The charity warns that Primark is ignoring rising basic living costs for employees making garments in the Bangladeshi capital Dhaka, who are now worse off than two years ago.
It claims that Primark is beating the recession, with profits up 17% to £233m during the 12 months ending in September, while its employees are on the minimum wage, £13.97 (1663 taka) a month, and all of them earning far less than a living wage.
War on Want will stage a protest outside Primark's flagship store in London's Oxford Street this morning with its researcher Khorshed Alam, who has flown to the UK from Bangladesh.
Campaigners from the charity and Alam will then go into the annual meeting of Primark's parent company, Associated British Foods, to speak out against its sweatshops.
The charity's report also reveals similar pay and conditions for Dhaka employees making clothes for Asda, Britain's second-largest clothing retailer by volume, and Tesco, the UK's biggest supermarket fashion chain.
War on Want's protest comes less than six months after the broadcast of Panorama's 'Primark: On the Rack' undercover report on BBC One, exposing the use of child labour to make some of the retailer's clothes.

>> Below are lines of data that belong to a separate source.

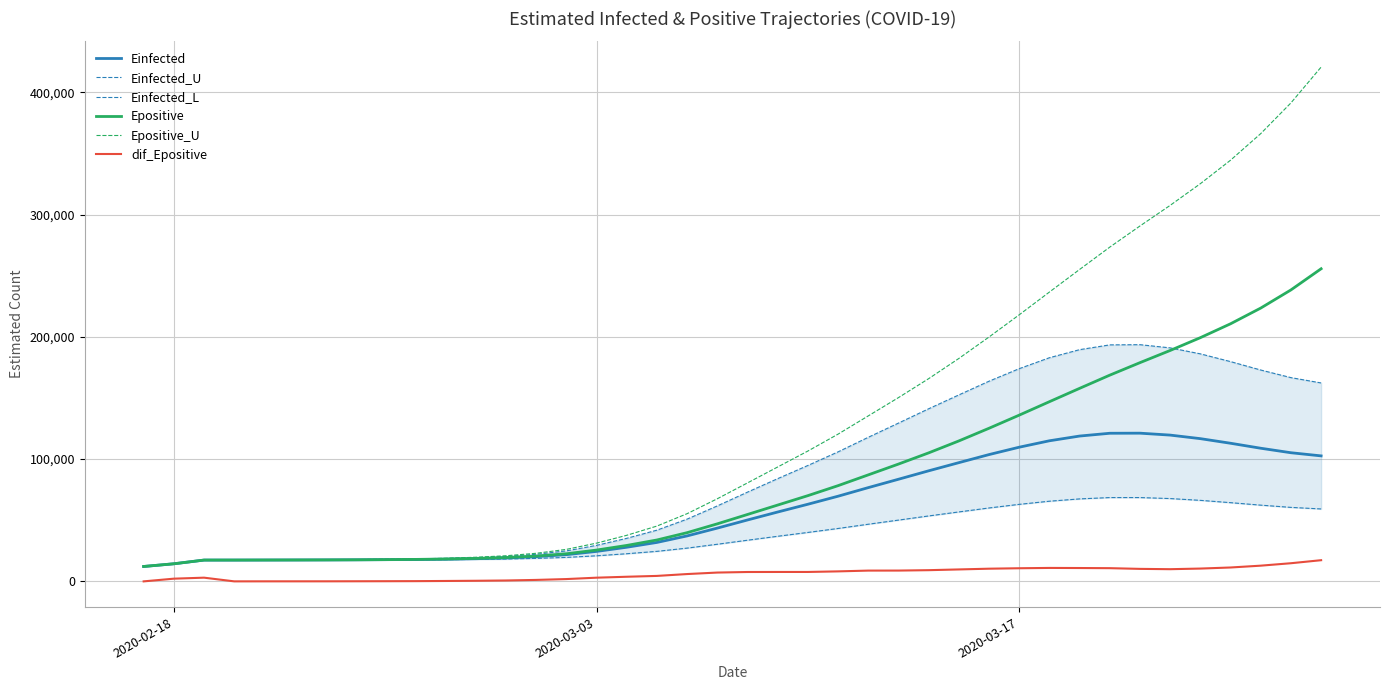

What is the highest value of the dif_Epositive series?

17320.0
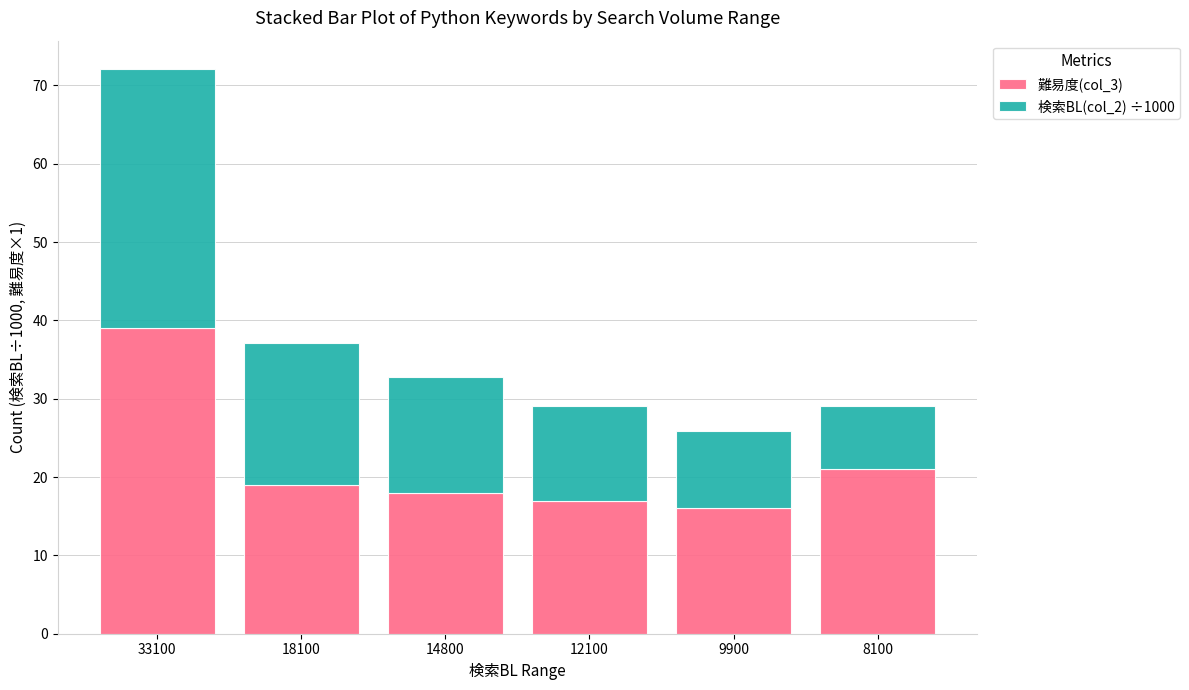

Reading left to right, list the values for the 難易度(col_3) series.

33100=39.0	18100=19.0	14800=18.0	12100=17.0	9900=16.0	8100=21.0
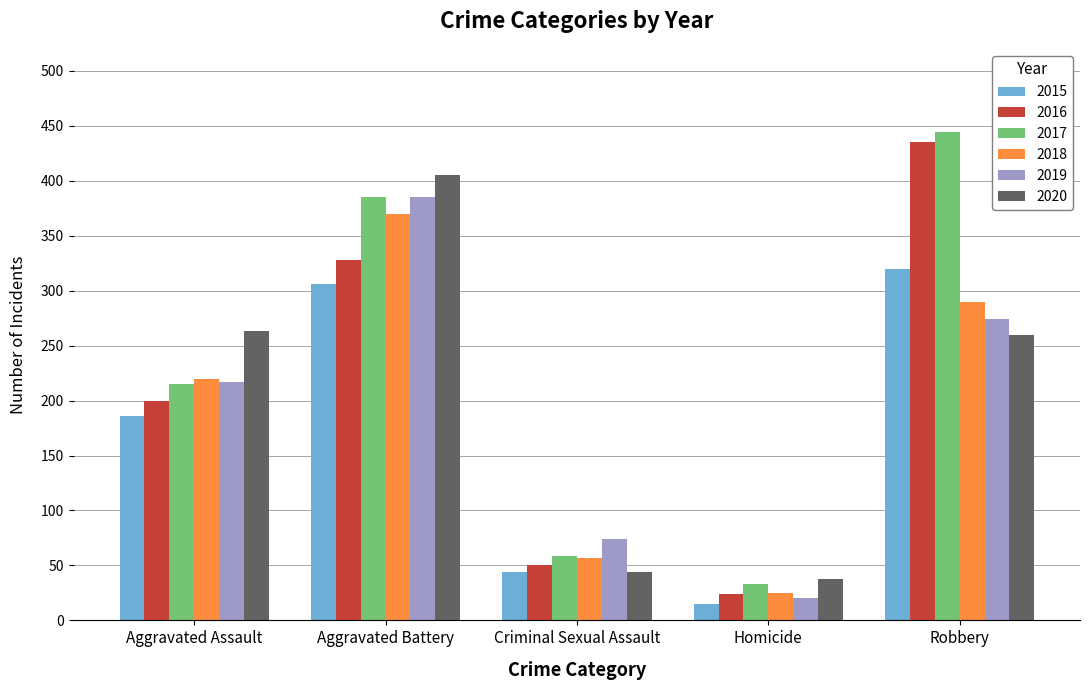

At how many categories does at least one series exceed 162?

3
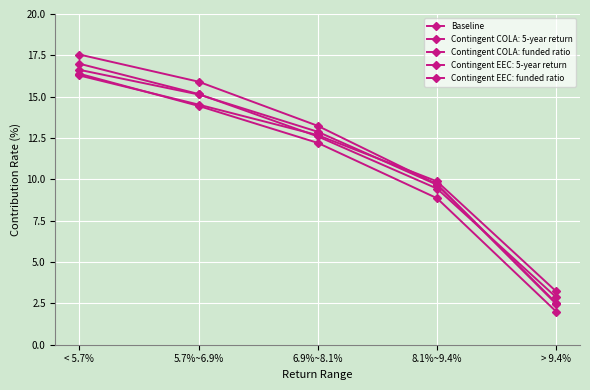

Which category has the lowest value across all series?

> 9.4%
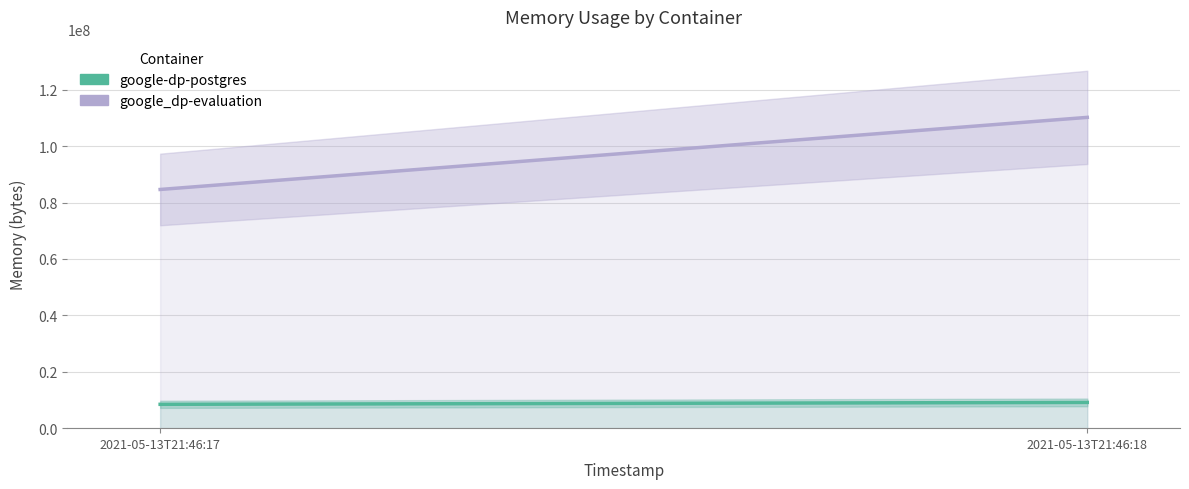

Which has a higher value, 2021-05-13T21:46:17 or 2021-05-13T21:46:18?

2021-05-13T21:46:18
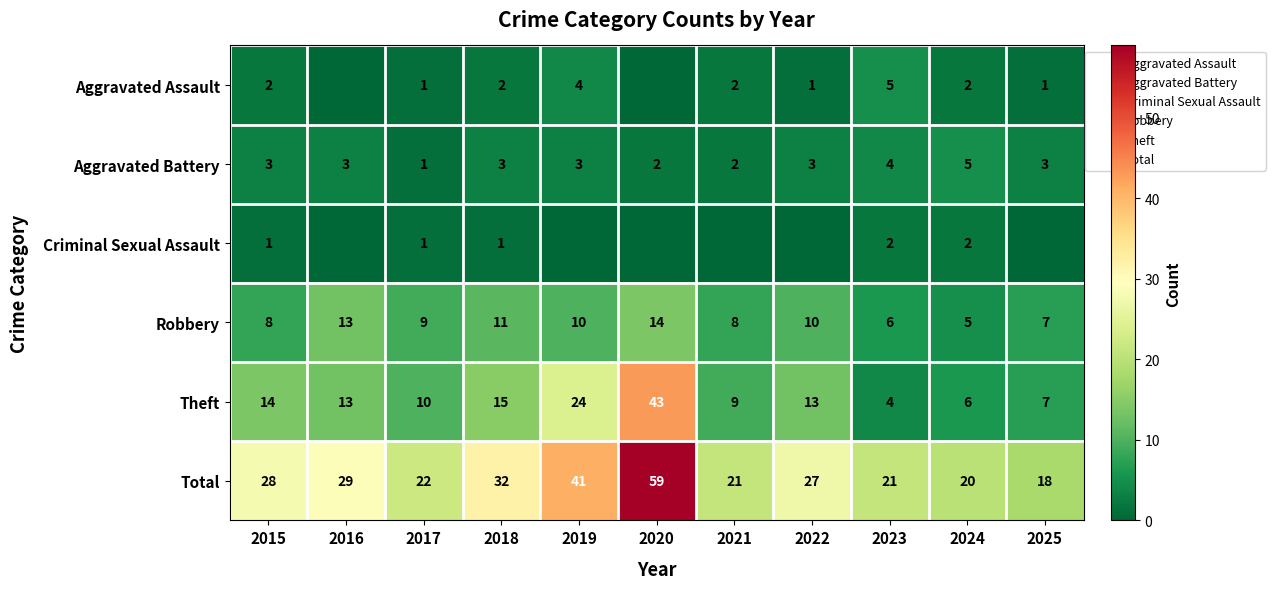

Which series changed the most between 2015 and 2019?

Total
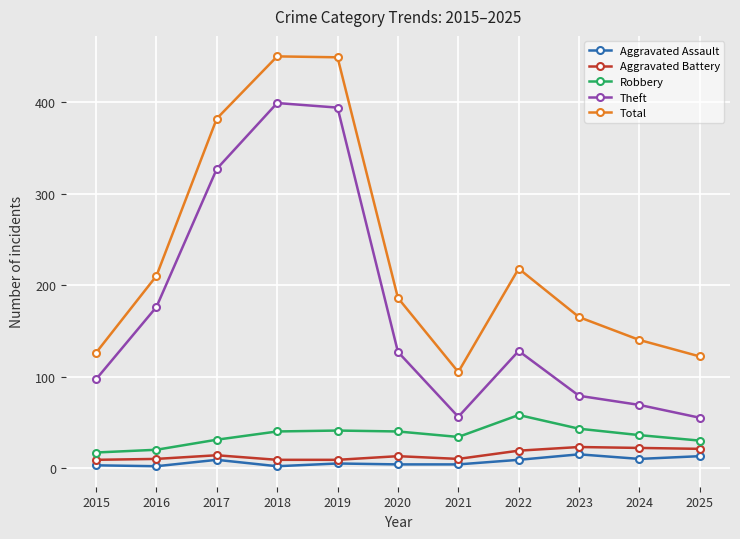

True or false: Aggravated Assault and Total cross at least once.

False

When presented with the results, Primark sacked three of its suppliers ahead of the broadcast, which attracted 4.2m viewers.
War on Want is demanding that the British government introduce regulation to ensure overseas suppliers pay a living wage and allow exploited staff to seek justice in UK courts.
Employees calculate a worker needs £44.82 (5333 taka) a month to give their family nutritious food, clean water, shelter, clothes, education, health care and transport. Yet average workers' pay, £19.16 a month, is less than half a living wage.
Ruth Tanner, campaigns and policy director at War on Want, said: "Primark, Asda and Tesco promise a living wage for their garment makers. But workers are actually worse off than when we exposed their exploitation two years ago. The UK government must bring in effective regulation to stop British companies profiting from abuse."